### EXERCISE
Repeat all the records, precisely as given.

****************************************

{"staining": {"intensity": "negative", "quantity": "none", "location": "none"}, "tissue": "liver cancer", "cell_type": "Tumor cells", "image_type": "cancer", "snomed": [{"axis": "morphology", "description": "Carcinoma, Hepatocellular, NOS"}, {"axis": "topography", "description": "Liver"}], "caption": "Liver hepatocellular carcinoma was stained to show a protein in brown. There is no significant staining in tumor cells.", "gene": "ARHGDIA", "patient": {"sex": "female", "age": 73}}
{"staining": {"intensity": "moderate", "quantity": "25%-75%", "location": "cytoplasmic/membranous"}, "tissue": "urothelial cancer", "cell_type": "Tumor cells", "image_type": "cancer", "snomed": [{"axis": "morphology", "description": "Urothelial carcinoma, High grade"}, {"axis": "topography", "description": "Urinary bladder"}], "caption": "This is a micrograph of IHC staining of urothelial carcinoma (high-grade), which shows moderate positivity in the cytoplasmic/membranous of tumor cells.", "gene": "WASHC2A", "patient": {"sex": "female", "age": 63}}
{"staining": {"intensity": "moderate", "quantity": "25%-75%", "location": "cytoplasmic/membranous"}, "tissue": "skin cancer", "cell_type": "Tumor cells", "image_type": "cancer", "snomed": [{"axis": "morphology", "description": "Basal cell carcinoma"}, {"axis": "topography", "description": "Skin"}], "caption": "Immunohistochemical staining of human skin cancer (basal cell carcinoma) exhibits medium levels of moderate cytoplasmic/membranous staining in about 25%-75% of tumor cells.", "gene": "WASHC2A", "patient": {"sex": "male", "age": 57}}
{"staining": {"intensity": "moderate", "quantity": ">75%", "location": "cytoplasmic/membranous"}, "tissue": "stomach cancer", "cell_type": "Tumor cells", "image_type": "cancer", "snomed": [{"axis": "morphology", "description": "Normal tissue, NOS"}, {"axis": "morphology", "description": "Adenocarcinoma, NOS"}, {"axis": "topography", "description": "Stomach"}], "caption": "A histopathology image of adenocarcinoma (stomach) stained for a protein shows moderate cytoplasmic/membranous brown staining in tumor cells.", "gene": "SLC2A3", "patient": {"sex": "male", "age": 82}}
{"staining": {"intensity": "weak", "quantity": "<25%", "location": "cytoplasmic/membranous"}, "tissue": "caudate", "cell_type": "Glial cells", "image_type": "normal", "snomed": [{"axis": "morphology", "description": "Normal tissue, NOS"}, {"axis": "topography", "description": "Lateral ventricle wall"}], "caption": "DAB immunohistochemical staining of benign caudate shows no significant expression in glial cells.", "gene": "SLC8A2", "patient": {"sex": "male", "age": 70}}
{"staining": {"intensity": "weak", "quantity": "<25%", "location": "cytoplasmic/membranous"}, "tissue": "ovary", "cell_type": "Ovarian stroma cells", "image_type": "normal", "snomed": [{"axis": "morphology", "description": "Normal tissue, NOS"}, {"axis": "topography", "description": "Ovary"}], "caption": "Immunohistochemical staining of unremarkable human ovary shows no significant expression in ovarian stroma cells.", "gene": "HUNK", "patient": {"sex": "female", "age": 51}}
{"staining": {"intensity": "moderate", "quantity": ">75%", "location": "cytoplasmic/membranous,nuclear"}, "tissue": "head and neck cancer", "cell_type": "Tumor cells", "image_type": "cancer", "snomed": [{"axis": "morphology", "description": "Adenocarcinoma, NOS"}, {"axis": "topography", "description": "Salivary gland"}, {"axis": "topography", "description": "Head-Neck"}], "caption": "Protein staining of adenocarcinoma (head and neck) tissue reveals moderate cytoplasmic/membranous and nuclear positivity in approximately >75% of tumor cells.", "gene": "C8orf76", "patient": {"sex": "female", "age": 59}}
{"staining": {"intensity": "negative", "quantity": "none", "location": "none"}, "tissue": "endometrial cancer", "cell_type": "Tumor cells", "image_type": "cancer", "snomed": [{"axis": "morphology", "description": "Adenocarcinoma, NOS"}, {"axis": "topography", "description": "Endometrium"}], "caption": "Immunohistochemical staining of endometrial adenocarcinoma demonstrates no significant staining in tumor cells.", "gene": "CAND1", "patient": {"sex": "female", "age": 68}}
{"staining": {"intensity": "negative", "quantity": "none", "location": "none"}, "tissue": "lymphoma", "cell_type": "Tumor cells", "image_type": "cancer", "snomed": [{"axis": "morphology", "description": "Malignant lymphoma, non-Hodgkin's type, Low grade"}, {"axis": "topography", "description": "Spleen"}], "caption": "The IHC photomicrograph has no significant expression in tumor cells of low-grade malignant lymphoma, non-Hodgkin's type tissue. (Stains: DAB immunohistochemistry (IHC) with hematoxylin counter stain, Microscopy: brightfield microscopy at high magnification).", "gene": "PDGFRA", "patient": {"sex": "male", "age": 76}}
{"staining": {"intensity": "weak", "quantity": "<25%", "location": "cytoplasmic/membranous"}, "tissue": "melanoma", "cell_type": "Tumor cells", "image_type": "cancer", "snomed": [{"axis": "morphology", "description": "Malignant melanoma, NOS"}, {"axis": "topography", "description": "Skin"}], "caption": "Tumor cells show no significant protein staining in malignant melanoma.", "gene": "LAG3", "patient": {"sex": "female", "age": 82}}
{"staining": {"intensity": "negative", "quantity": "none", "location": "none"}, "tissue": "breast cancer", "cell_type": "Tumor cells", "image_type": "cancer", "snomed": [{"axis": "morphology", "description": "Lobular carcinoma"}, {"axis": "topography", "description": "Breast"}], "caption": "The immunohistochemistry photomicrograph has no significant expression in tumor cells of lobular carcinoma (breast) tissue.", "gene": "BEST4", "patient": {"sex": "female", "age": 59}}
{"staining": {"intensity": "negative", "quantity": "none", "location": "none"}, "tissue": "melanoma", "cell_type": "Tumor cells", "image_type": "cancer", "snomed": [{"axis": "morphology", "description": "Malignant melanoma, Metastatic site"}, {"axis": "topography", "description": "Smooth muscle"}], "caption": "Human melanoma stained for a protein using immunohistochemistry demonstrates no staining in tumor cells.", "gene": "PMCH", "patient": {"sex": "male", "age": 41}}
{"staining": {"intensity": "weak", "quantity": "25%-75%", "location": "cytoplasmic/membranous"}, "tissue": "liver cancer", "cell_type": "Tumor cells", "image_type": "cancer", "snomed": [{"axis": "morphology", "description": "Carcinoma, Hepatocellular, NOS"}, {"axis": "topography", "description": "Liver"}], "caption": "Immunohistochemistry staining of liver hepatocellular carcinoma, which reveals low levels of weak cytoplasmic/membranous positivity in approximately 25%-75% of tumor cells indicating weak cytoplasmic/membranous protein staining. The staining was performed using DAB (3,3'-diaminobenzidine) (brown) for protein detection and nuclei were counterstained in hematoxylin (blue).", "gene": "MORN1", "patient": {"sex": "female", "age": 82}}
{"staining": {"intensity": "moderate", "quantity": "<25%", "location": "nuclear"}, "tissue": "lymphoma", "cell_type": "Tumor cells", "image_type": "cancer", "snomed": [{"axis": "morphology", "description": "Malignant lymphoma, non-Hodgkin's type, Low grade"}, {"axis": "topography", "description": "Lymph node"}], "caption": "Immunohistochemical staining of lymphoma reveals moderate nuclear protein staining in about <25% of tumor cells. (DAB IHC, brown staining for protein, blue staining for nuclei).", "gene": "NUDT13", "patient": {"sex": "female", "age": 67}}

****************************************

### RESPONSE TO THE TASK
{"staining": {"intensity": "negative", "quantity": "none", "location": "none"}, "tissue": "liver cancer", "cell_type": "Tumor cells", "image_type": "cancer", "snomed": [{"axis": "morphology", "description": "Carcinoma, Hepatocellular, NOS"}, {"axis": "topography", "description": "Liver"}], "caption": "Liver hepatocellular carcinoma was stained to show a protein in brown. There is no significant staining in tumor cells.", "gene": "ARHGDIA", "patient": {"sex": "female", "age": 73}}
{"staining": {"intensity": "moderate", "quantity": "25%-75%", "location": "cytoplasmic/membranous"}, "tissue": "urothelial cancer", "cell_type": "Tumor cells", "image_type": "cancer", "snomed": [{"axis": "morphology", "description": "Urothelial carcinoma, High grade"}, {"axis": "topography", "description": "Urinary bladder"}], "caption": "This is a micrograph of IHC staining of urothelial carcinoma (high-grade), which shows moderate positivity in the cytoplasmic/membranous of tumor cells.", "gene": "WASHC2A", "patient": {"sex": "female", "age": 63}}
{"staining": {"intensity": "moderate", "quantity": "25%-75%", "location": "cytoplasmic/membranous"}, "tissue": "skin cancer", "cell_type": "Tumor cells", "image_type": "cancer", "snomed": [{"axis": "morphology", "description": "Basal cell carcinoma"}, {"axis": "topography", "description": "Skin"}], "caption": "Immunohistochemical staining of human skin cancer (basal cell carcinoma) exhibits medium levels of moderate cytoplasmic/membranous staining in about 25%-75% of tumor cells.", "gene": "WASHC2A", "patient": {"sex": "male", "age": 57}}
{"staining": {"intensity": "moderate", "quantity": ">75%", "location": "cytoplasmic/membranous"}, "tissue": "stomach cancer", "cell_type": "Tumor cells", "image_type": "cancer", "snomed": [{"axis": "morphology", "description": "Normal tissue, NOS"}, {"axis": "morphology", "description": "Adenocarcinoma, NOS"}, {"axis": "topography", "description": "Stomach"}], "caption": "A histopathology image of adenocarcinoma (stomach) stained for a protein shows moderate cytoplasmic/membranous brown staining in tumor cells.", "gene": "SLC2A3", "patient": {"sex": "male", "age": 82}}
{"staining": {"intensity": "weak", "quantity": "<25%", "location": "cytoplasmic/membranous"}, "tissue": "caudate", "cell_type": "Glial cells", "image_type": "normal", "snomed": [{"axis": "morphology", "description": "Normal tissue, NOS"}, {"axis": "topography", "description": "Lateral ventricle wall"}], "caption": "DAB immunohistochemical staining of benign caudate shows no significant expression in glial cells.", "gene": "SLC8A2", "patient": {"sex": "male", "age": 70}}
{"staining": {"intensity": "weak", "quantity": "<25%", "location": "cytoplasmic/membranous"}, "tissue": "ovary", "cell_type": "Ovarian stroma cells", "image_type": "normal", "snomed": [{"axis": "morphology", "description": "Normal tissue, NOS"}, {"axis": "topography", "description": "Ovary"}], "caption": "Immunohistochemical staining of unremarkable human ovary shows no significant expression in ovarian stroma cells.", "gene": "HUNK", "patient": {"sex": "female", "age": 51}}
{"staining": {"intensity": "moderate", "quantity": ">75%", "location": "cytoplasmic/membranous,nuclear"}, "tissue": "head and neck cancer", "cell_type": "Tumor cells", "image_type": "cancer", "snomed": [{"axis": "morphology", "description": "Adenocarcinoma, NOS"}, {"axis": "topography", "description": "Salivary gland"}, {"axis": "topography", "description": "Head-Neck"}], "caption": "Protein staining of adenocarcinoma (head and neck) tissue reveals moderate cytoplasmic/membranous and nuclear positivity in approximately >75% of tumor cells.", "gene": "C8orf76", "patient": {"sex": "female", "age": 59}}
{"staining": {"intensity": "negative", "quantity": "none", "location": "none"}, "tissue": "endometrial cancer", "cell_type": "Tumor cells", "image_type": "cancer", "snomed": [{"axis": "morphology", "description": "Adenocarcinoma, NOS"}, {"axis": "topography", "description": "Endometrium"}], "caption": "Immunohistochemical staining of endometrial adenocarcinoma demonstrates no significant staining in tumor cells.", "gene": "CAND1", "patient": {"sex": "female", "age": 68}}
{"staining": {"intensity": "negative", "quantity": "none", "location": "none"}, "tissue": "lymphoma", "cell_type": "Tumor cells", "image_type": "cancer", "snomed": [{"axis": "morphology", "description": "Malignant lymphoma, non-Hodgkin's type, Low grade"}, {"axis": "topography", "description": "Spleen"}], "caption": "The IHC photomicrograph has no significant expression in tumor cells of low-grade malignant lymphoma, non-Hodgkin's type tissue. (Stains: DAB immunohistochemistry (IHC) with hematoxylin counter stain, Microscopy: brightfield microscopy at high magnification).", "gene": "PDGFRA", "patient": {"sex": "male", "age": 76}}
{"staining": {"intensity": "weak", "quantity": "<25%", "location": "cytoplasmic/membranous"}, "tissue": "melanoma", "cell_type": "Tumor cells", "image_type": "cancer", "snomed": [{"axis": "morphology", "description": "Malignant melanoma, NOS"}, {"axis": "topography", "description": "Skin"}], "caption": "Tumor cells show no significant protein staining in malignant melanoma.", "gene": "LAG3", "patient": {"sex": "female", "age": 82}}
{"staining": {"intensity": "negative", "quantity": "none", "location": "none"}, "tissue": "breast cancer", "cell_type": "Tumor cells", "image_type": "cancer", "snomed": [{"axis": "morphology", "description": "Lobular carcinoma"}, {"axis": "topography", "description": "Breast"}], "caption": "The immunohistochemistry photomicrograph has no significant expression in tumor cells of lobular carcinoma (breast) tissue.", "gene": "BEST4", "patient": {"sex": "female", "age": 59}}
{"staining": {"intensity": "negative", "quantity": "none", "location": "none"}, "tissue": "melanoma", "cell_type": "Tumor cells", "image_type": "cancer", "snomed": [{"axis": "morphology", "description": "Malignant melanoma, Metastatic site"}, {"axis": "topography", "description": "Smooth muscle"}], "caption": "Human melanoma stained for a protein using immunohistochemistry demonstrates no staining in tumor cells.", "gene": "PMCH", "patient": {"sex": "male", "age": 41}}
{"staining": {"intensity": "weak", "quantity": "25%-75%", "location": "cytoplasmic/membranous"}, "tissue": "liver cancer", "cell_type": "Tumor cells", "image_type": "cancer", "snomed": [{"axis": "morphology", "description": "Carcinoma, Hepatocellular, NOS"}, {"axis": "topography", "description": "Liver"}], "caption": "Immunohistochemistry staining of liver hepatocellular carcinoma, which reveals low levels of weak cytoplasmic/membranous positivity in approximately 25%-75% of tumor cells indicating weak cytoplasmic/membranous protein staining. The staining was performed using DAB (3,3'-diaminobenzidine) (brown) for protein detection and nuclei were counterstained in hematoxylin (blue).", "gene": "MORN1", "patient": {"sex": "female", "age": 82}}
{"staining": {"intensity": "moderate", "quantity": "<25%", "location": "nuclear"}, "tissue": "lymphoma", "cell_type": "Tumor cells", "image_type": "cancer", "snomed": [{"axis": "morphology", "description": "Malignant lymphoma, non-Hodgkin's type, Low grade"}, {"axis": "topography", "description": "Lymph node"}], "caption": "Immunohistochemical staining of lymphoma reveals moderate nuclear protein staining in about <25% of tumor cells. (DAB IHC, brown staining for protein, blue staining for nuclei).", "gene": "NUDT13", "patient": {"sex": "female", "age": 67}}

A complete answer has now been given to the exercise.